Pope Benedict XVI says he's open to dialogue both within his own Church and with other faiths during his first public Mass Wednesday, signaling a commitment to continue the reconciliatory stance of his predecessors.
Benedict XVI celebrated his first mass as pope on Wednesday
A day after his swift election triggered surprise, shock and jubilation around the world, Joseph Ratzinger now the new Pope Benedict XVI celebrated Mass with the red-hatted Roman Catholic cardinals who elected him in the Renaissance Sistine Chapel in Vatican City where the secret conclave was held.
Dressed in resplendent white and gold vestments and speaking in Latin during his first public mass as pope, Benedict XVI said he felt inadequacy and turmoil at his election, a choice that has gladdened conservatives and caused dismay among more liberal defenders of the Catholic faith.
"On the one hand I have a sense of inadequacy and human turmoil at the responsibility entrusted to me yesterday," he said. "On the other hand, I feel living in me a deep gratitude to God who does not abandon his flock but guides them always."
Cardinal Joseph Ratzinger, right, adjusts his skull cap after congratulating Pope John Paul II, left, on his 83rd birthday during a solemn ceremony to proclaim four new saints in St. Peter's Square at the Vatican, Sunday, May 18, 2003.
The 78-year-old Pontiff told the 114 cardinals who had picked him that he felt his predecessor, Pope John Paul, was guiding him.
"I seem to feel (John Paul II's) strong hand holding mine, I seem to see his smiling eyes and hear him speaking to me at this moment, saying: 'Don't be afraid.'"
Benedict XVI added that he would stay strong and try to be a guiding force for the world's 1.1 billion Roman Catholics.
"By choosing me… the Lord has called me to be a 'rock' on which everybody can stand with confidence," he said. "I ask him to make up for my weaknesses so I might be a bold and faithful pastor of his flock, always open to the inspiration of his spirit."
New pope wants to build bridges
But, probably the most closely-watched message in the new pope's address was his assurance that he wanted open dialogue both within his own Church and with other faiths and cultures. Widely seen as a strict guardian of Catholic orthodoxy, he is a controversial figure.
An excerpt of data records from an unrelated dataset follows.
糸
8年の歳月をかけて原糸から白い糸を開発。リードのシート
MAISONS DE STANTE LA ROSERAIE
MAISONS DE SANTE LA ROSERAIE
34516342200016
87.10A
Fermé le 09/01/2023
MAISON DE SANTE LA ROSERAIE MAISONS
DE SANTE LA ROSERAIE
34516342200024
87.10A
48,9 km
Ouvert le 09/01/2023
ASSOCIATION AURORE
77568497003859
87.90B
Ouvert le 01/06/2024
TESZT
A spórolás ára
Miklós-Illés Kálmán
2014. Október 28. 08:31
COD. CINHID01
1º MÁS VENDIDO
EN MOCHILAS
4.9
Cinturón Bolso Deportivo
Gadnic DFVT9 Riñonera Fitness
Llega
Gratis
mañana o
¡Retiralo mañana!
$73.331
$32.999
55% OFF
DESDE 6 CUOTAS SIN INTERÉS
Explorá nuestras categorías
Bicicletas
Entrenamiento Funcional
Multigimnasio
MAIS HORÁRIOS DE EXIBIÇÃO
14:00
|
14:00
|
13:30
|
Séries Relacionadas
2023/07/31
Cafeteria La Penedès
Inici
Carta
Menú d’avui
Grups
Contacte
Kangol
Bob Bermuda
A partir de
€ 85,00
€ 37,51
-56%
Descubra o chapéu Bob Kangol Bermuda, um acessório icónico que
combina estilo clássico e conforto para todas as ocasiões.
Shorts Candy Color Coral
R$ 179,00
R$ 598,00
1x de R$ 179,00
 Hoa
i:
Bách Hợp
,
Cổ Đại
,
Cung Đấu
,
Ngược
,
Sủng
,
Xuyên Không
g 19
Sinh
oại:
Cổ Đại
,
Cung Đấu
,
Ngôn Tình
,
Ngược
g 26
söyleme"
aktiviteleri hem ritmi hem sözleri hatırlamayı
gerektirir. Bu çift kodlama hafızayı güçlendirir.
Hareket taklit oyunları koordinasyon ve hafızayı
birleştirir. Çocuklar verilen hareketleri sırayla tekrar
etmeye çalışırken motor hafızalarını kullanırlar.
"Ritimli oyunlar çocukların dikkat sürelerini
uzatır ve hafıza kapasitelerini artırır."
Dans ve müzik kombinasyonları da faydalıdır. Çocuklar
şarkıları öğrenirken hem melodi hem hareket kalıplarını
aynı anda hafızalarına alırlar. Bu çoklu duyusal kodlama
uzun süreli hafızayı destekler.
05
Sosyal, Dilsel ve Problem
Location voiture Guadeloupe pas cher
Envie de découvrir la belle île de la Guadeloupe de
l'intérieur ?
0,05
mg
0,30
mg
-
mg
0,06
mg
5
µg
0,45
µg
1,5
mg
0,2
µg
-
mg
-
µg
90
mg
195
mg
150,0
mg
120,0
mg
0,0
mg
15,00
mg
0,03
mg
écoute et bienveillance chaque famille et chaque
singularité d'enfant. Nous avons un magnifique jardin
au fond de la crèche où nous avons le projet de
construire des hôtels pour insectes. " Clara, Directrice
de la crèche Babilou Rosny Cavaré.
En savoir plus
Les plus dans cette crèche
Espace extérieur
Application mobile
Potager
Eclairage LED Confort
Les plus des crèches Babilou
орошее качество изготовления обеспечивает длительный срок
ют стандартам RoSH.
Many particularly question his commitment to ecumenism, given that he has in the past upset moderates and other Christians whose churches he described as 'deficient.' Benedict has also made clear in recent speeches that he will brook no dissent in his Church and spoke out earlier this week against non-Catholic Christian sects.
However, on Wednesday, the new pope underlined that theological dialogue was necessary and vowed to maintain contacts with other Christian churches.
"The current successor of (Saint) Peter…is willing to do everything in his power to promote the fundamental cause of ecumenism," the silver-haired pope said.
He also appeared to be committed to the reconciliatory stance adopted by his predecessor to engage in dialogue with all religions and cultures as already urged by Muslim and Jewish leaders.
"I will spare no effort and commitment to continue the promising dialogue with other civilizations that was started by my venerable predecessors," he said. "I welcome everybody with simplicity and love to assure them that the Church wants to continue in open and sincere dialogue with them, in search of true good of man and society."
A misunderstood pope?
Given the continuing criticism of the new pope by those expecting a reforming hand within the Church, especially within Germany, some have said that Benedict, a respected theologian of sharp intellect, has also been widely misunderstood.
His friends and colleagues have said the world had yet to see the warmer side of a man who has been dubbed in the Italian press as the "panzer cardinal" and "God's Rottweiler."
"You have to be slow to make a judgment," said Cardinal Edward Egan of New York told Reuters. "This is a really wonderful, calm, thoughtful human being."
"We've always had a very negative picture of Ratzinger in Germany," Cardinal Karl Lehmann, chairman of the German Bishops' Conference told German public broadcaster BR.
"But that doesn't do justice to Ratzinger as a theologian," he said, adding that he knew the present pope since 1962. "We have a very limited picture of him here in Germany. But that doesn't mean that one has to agree with him in all individual questions of the Church."